Delta University for Science and Technology in Mansoura is one of the entities of Delta Group, established by presidential decree No. 147 for the year 2007 as the first private university in the Egyptian Delta and Lower Egypt. It is a University that operates according to the highest national and international accreditation standards and includes many faculties.

== Faculties ==

- Faculty of Engineering
- Faculty of Artificial Intelligence
- Faculty of Medicine
- Faculty of Oral & Dental Medicine
- Faculty of Pharmacy
- Faculty of Physical Therapy
- Faculty of Applied Health Science
- Faculty of Business Administration
- Faculty of Arts

== Faculty Of Engineering ==
The Faculty Departments offer the following degrees:
- Department of Civil Engineering:
  - Bachelor's Of Engineering In Construction Engineering (160Cr.).
  - Diploma Of Engineering Science In Civil Engineering.
  - Master Of Science In Civil Engineering.

- Department Of Architectural Engineering:
  - Bachelor's Of Architectural Engineering (160Cr.).
  - Dipolma Of Engineering Science In Architectural Engineering.
  - Master Of Science In Architectural Engineering.

- Department Of Electrical Engineering:
  - Bachelor's Of Electronics & Communications Engineering (160Cr.).
  - Diploma Of Engineering Science In Electronics & Communications Engineering.
  - Master Of Science In Electronics & Communications Engineering.

- Department Of Mechanical Engineering:
  - Bachelor's Mechatronics Engineering (160Cr.).

== Faculty Of Energy Engineering ==
The Faculty Departments offer the following programs as of 2024:
- Department Of Natural Gas & Petroleum Engineering.

- Department Of Sustainable & Renewable Energy Engineering.

- Department Of Petroleum Engineering.

== Facilities ==
Student Affairs and Education Deanship

The deanship of education and student affairs applies the admission policies, transfer procedures and students’ academic registration in accordance with the university regulations.
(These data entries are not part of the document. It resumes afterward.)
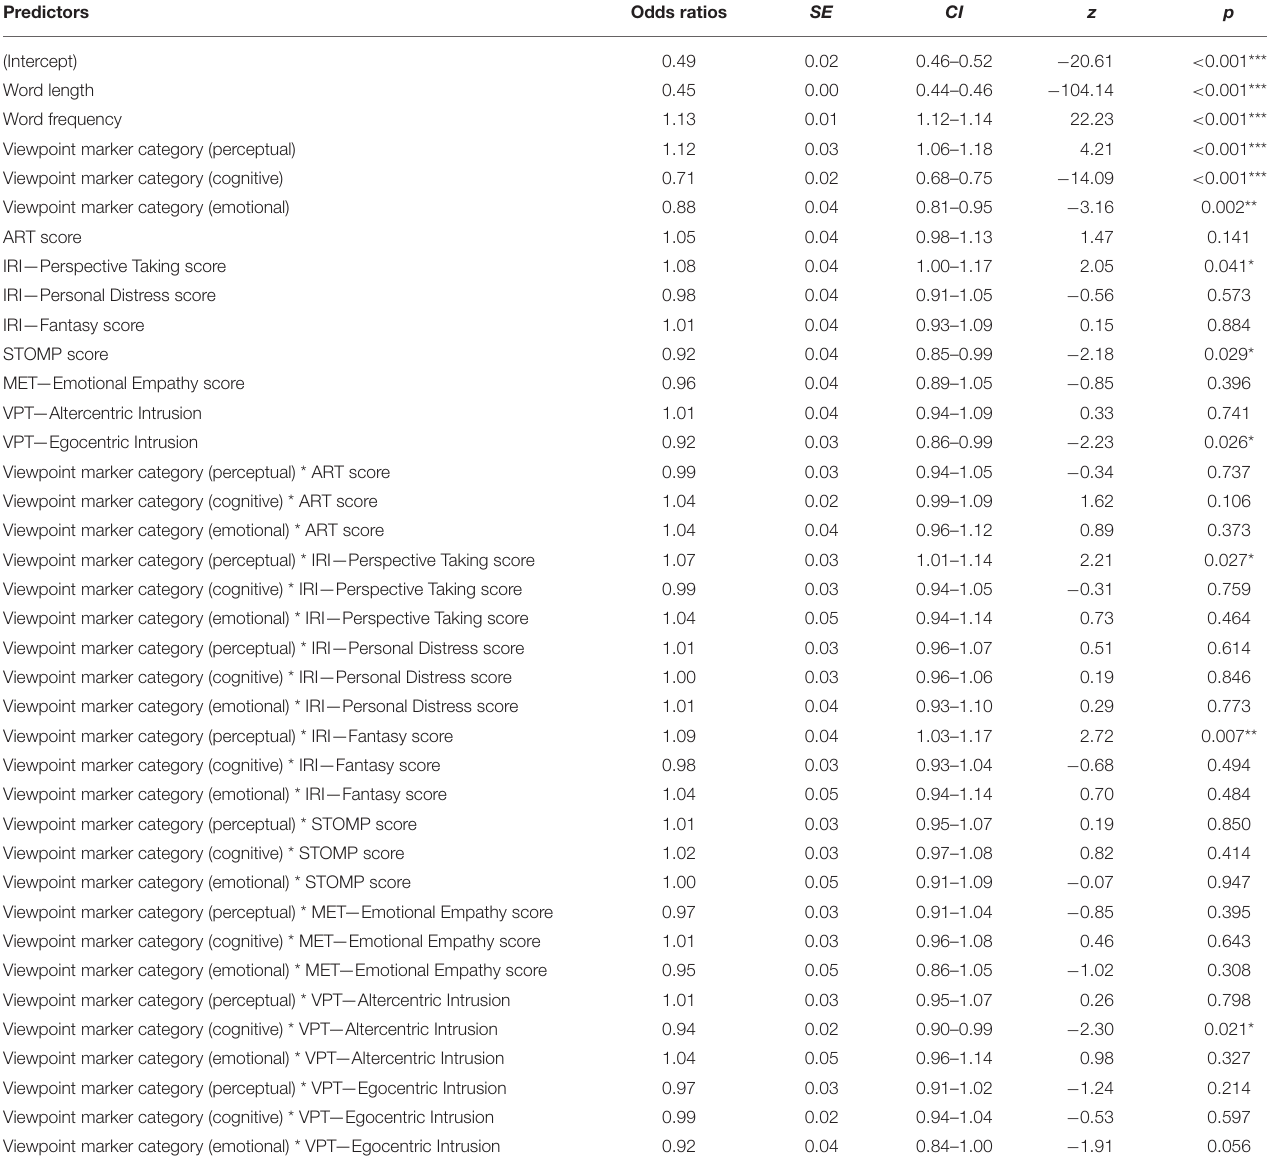
TABLE 4 | Estimates for the generalized linear mixed model predicting skip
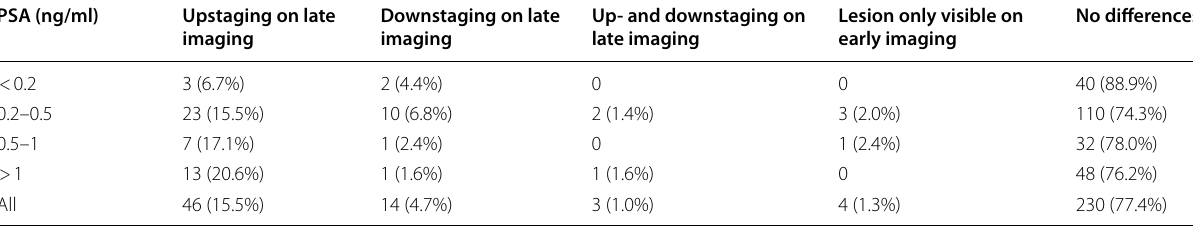
Values in parentheses are percentages of row totals PSA prostate-specific antigen value at the time of PET/CT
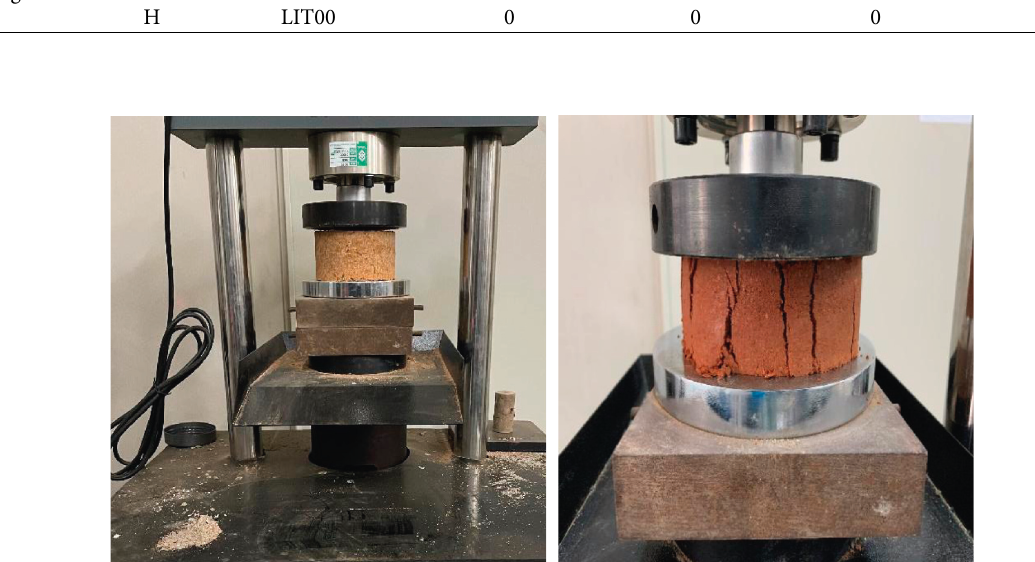
Figure 4: Uniaxial compression test instrument.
It also follows up students’ scientific affairs till and after their graduation.

Students’ Activities

The university cares for developing students’ abilities through encouraging them to participate in different activities such as scientific, artistic, cultural, and sports activities that are financially supported by the university administration. Several playgrounds for football, table tennis, basketball and billiards that serve students activities have been established.

Physical Therapy Clinic

Hence, the university gives high priority for training Physical therapy students, Physical therapy clinic was established and it was provided with modern medical equipments and therapeutic equipments in order for students to get training and to serve the community as patients get treatment for free.

Oral and Dental Clinic

Hence, the university gives high priority for training dental students, oral and dental clinic was established and it was provided with modern medical equipments in order for students to get training and to serve the community as patients get treatment for free.

Library

Inside each faculty, there is a library which is provided with technological equipment and scientific references in different departments and fields in order for students to get benefit and scientific support.

Copy Center

The university has established three copy centers for copying lectures and handouts.

Transportation Services

The university provides students from different destinations with buses that transport them to and from university for annual fees decided by the university administration.

Cafeterias

Several cafeterias have been established which serves different meals, soft and hot drinks for students, staff and all employees for reasonable prices.

Parking

A wide area has been prepared as a parking for students’ cars.

Special Preparations

Taking into consideration students with special needs, the university buildings have been designed to serve them

== Location ==
Delta University for Science and Technology occupies a prime location on the Mediterranean coast in Gamasa, Dakahlia Governorate, on the International Coastal Road. The University benefits from its location. It is located between four provinces (Dakahlia, Kafr El-Sheikh, Elgharbia and Damietta). It lies about 50 km from Mansoura (the capital of Dakahlia Governorate), about 20 km from New Damietta, about 50 km from Kafr el-Sheikh, and about 100 km away from Tanta (capital of the Elgharbia Governorate).